# Excerpt provided
October 19, 2017

Riffs: 07:23:07: Religion: A Test of Faith by Amy Welborn

logo1.gifRiffs are posts launching off from good work from other bloggers.

The inimitable Amy Welborn reviews and reacts to the first person story of an LA Times religion reporter who lost his evangelicalism, Catholicism and, eventually, faith entirely as a result of what he saw on the religion beat. Clergy scandals figure prominently in the story.

The story is interesting, but Amy’s response is spot on.

2) It is interesting to me that many anti-religionists (not talking about Lobdell here) accuse believers of taking an easy way out. Of embracing a sweet vision of life and reality that avoids hard questions, or, in the end, is satisfied with platitudes.

It is not so, is it? For faith is hard. Does anyone really think that faith is easy in the face of the innocent suffering of a child? Or the ravages of Alzheimer’s? Or the existence of evil? Or, as we’re talking about here, the ironies, paradoxes and counter-witness of the Church?

3) But in the end (at least to me) what is even harder than faith is making sense of reality without God and making sense of what happened 2,000 years ago in Jerusalem, period. It is too late at night for me to ramble on about this (thankfully), but simply put – one’s faith in Jesus Christ is faith in Jesus Christ. It is more than a challenge, because that whole “Jesus Christ” thing involves this other thing called “Incarnation” which means that, nonsensically, the God became human as a baby, grew up, and was executed by those he had created out of love. The whole thing is almost impossible from the start, and once you throw in the rest of the billions of us, with all of our sins and blindness, it gets crazier still. And even more painful because of how many of us (all of us, perhaps?) use God as a cover for our sins.

# Required task
Write the next part of the post on faith, picking up after its last sentence. The data comes from a different source than the post on faith.

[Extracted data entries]
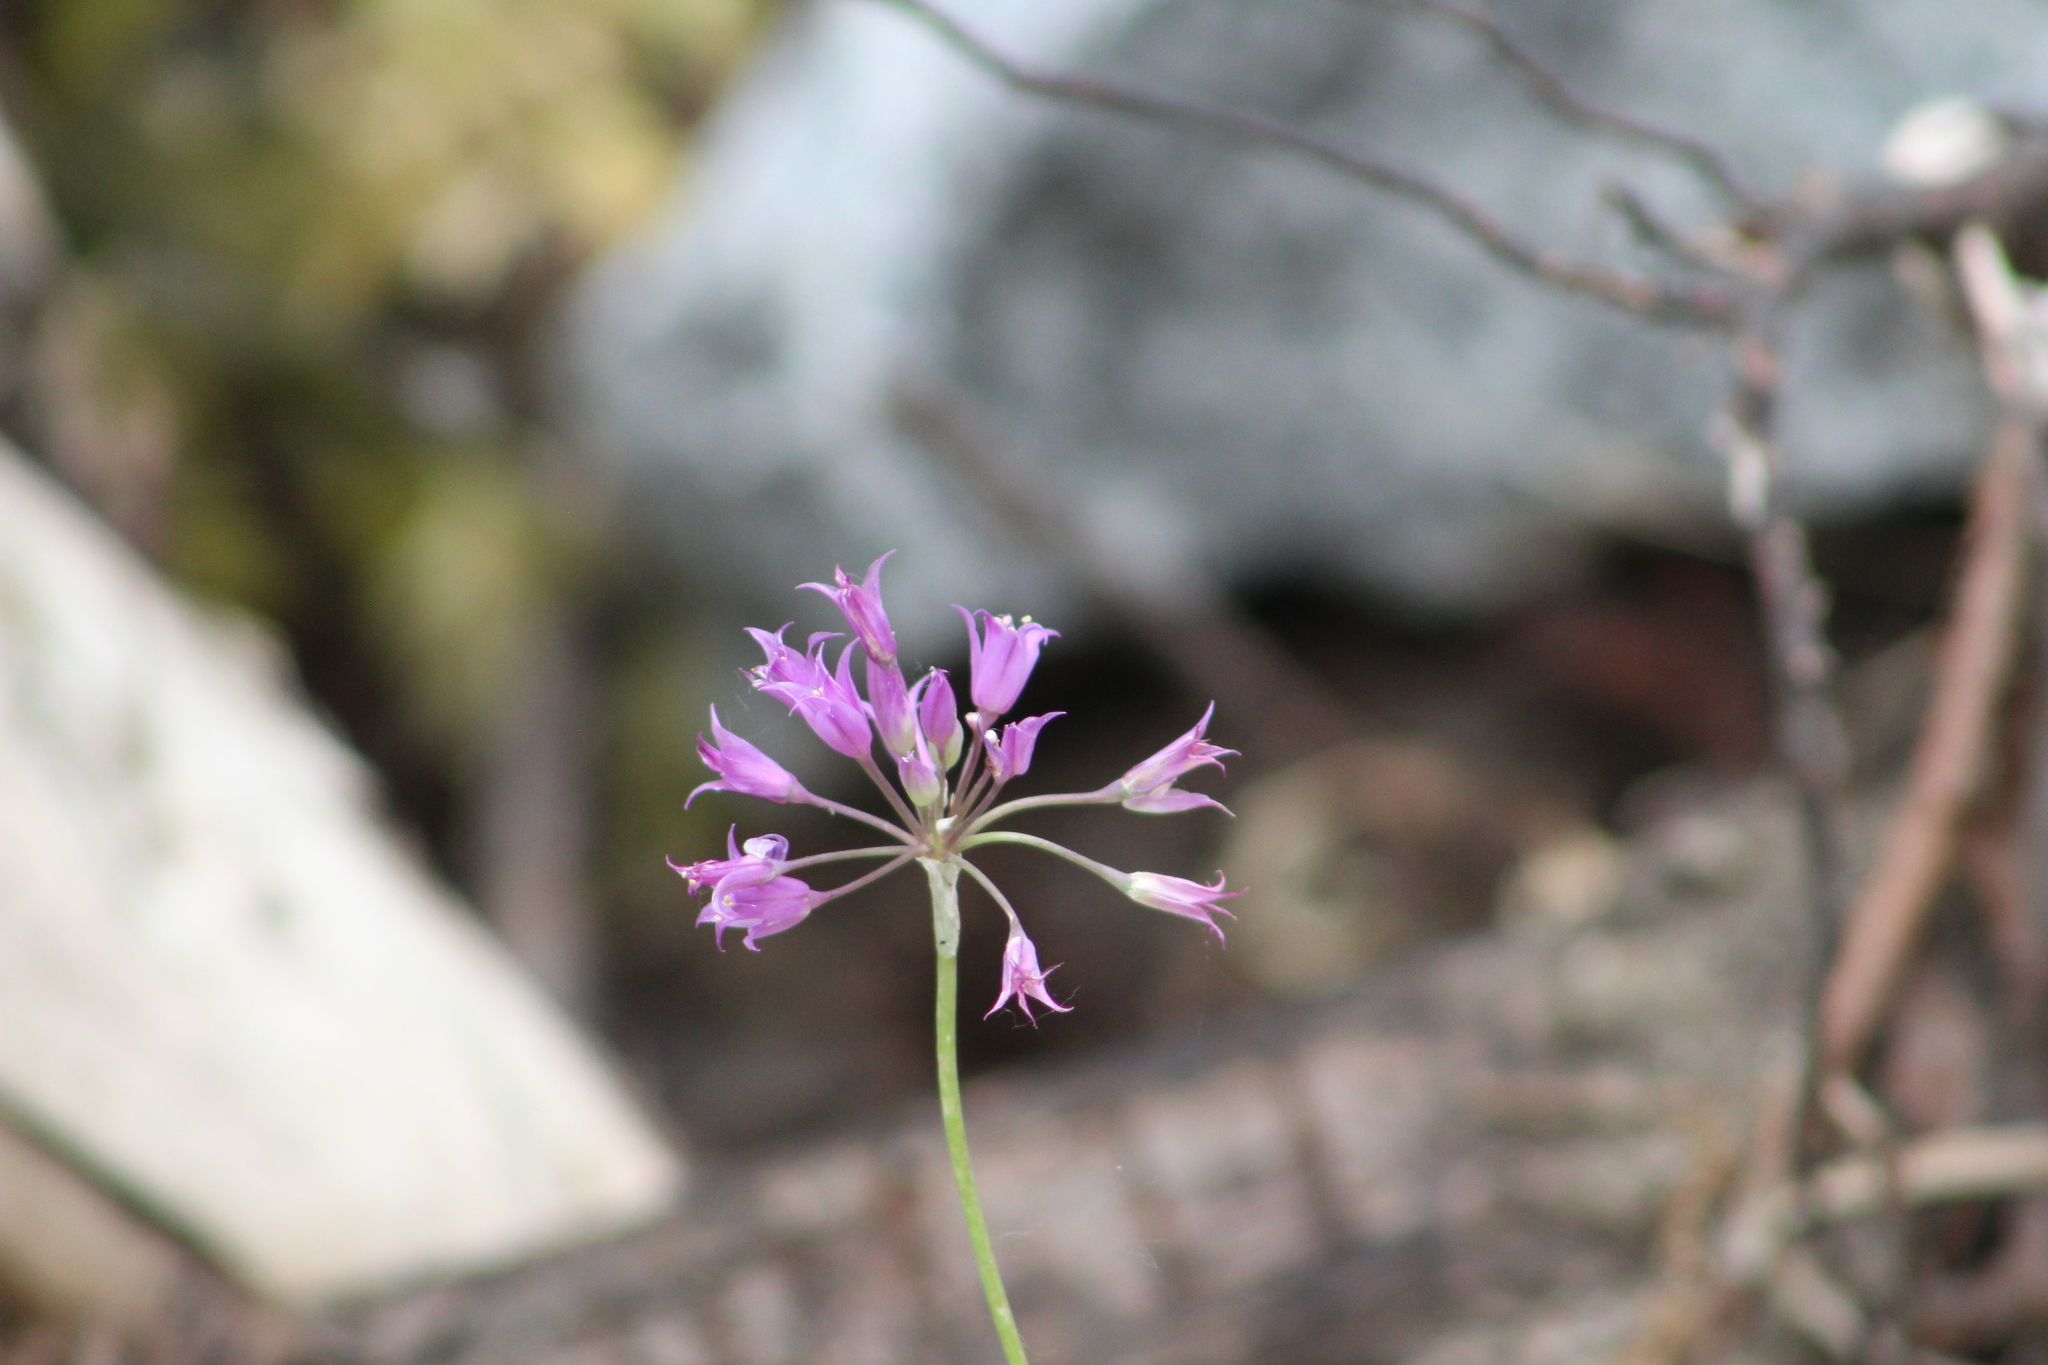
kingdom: Plantae
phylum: Tracheophyta
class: Liliopsida
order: Asparagales
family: Amaryllidaceae
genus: Allium
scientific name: Allium acuminatum
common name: Hooker's onion
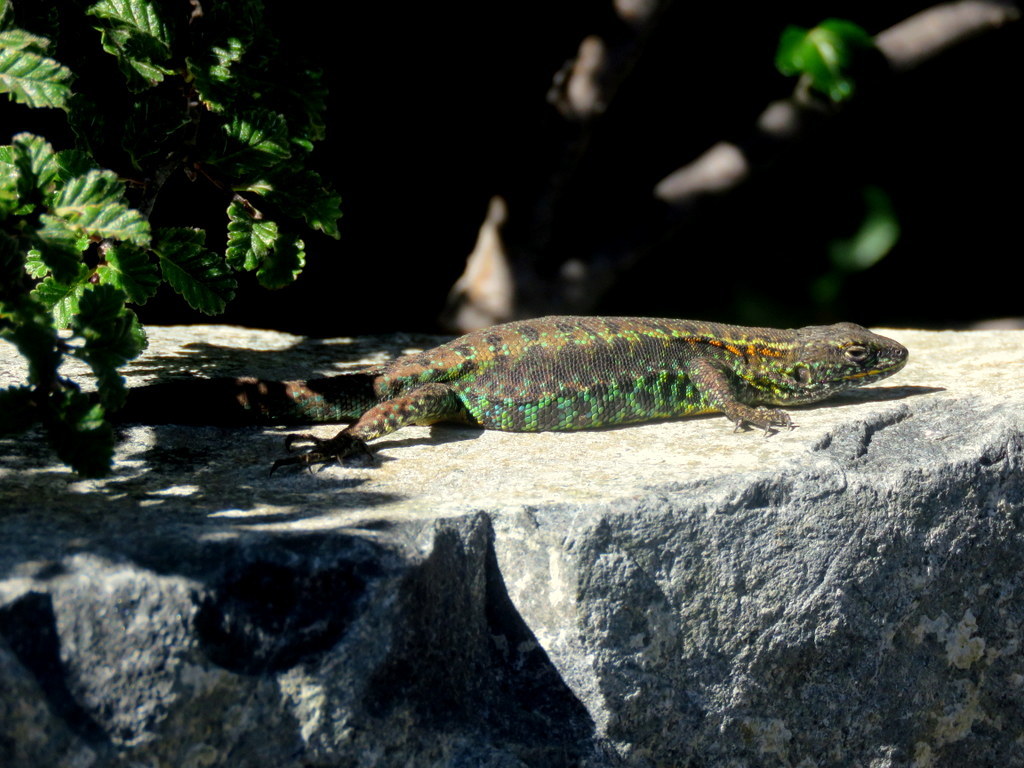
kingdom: Animalia
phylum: Chordata
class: Squamata
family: Liolaemidae
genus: Liolaemus
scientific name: Liolaemus pictus
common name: Painted tree iguana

# Result of the exercise
Don’t we?

I often wonder- without any attempt at pity- how anyone of modest intelligence can accuse a thoughtful Christian of taking the easy way out when it comes to embracing the answer of the Christian faith. C.S. Lewis said that atheism was, in the end, too simple. He said that pantheism offered better answers. Christianity was, however, true.

When I stand up to preach these days, I am more and more aware of the issue of truth, and the fact that while we can speculate, preach and philosophize, there is and always will be only one truth. Jesus, for whatever other reasons he will be remembered or worshiped, had the audacity to claim to teach truth, know truth and incarnate truth. He said this wasn’t a matter of being smart, being moral, being on the winning side, living in a time of educational advantage or having the advantages of science. Knowing the truth was a matter of following one’s heart into and after the greatest of all love stories: the God who is a Trinity of Father, Son and Spirit.

Pilate cynically said what is truth, and the beaten-and-soon-to-be-crucified one looked at him and said, in effect, I am. This is, arguably, the most difficult concept of truth the mind can consider. At every place, this concept of truth runs into the harsh walls of what we call “reality” and “logic.” Anyone who contemplates the meaning of the Christian story as a claim to truth must surrender to something- someone- that offers truth of an entirely different sort. That truth is not easy, and it is not comfortable in this world. It is, as Amy says, outrageous at every point.

The failures of Christians are far from the most difficult aspect of my personal faith and I think most thoughtful and serious believers would agree.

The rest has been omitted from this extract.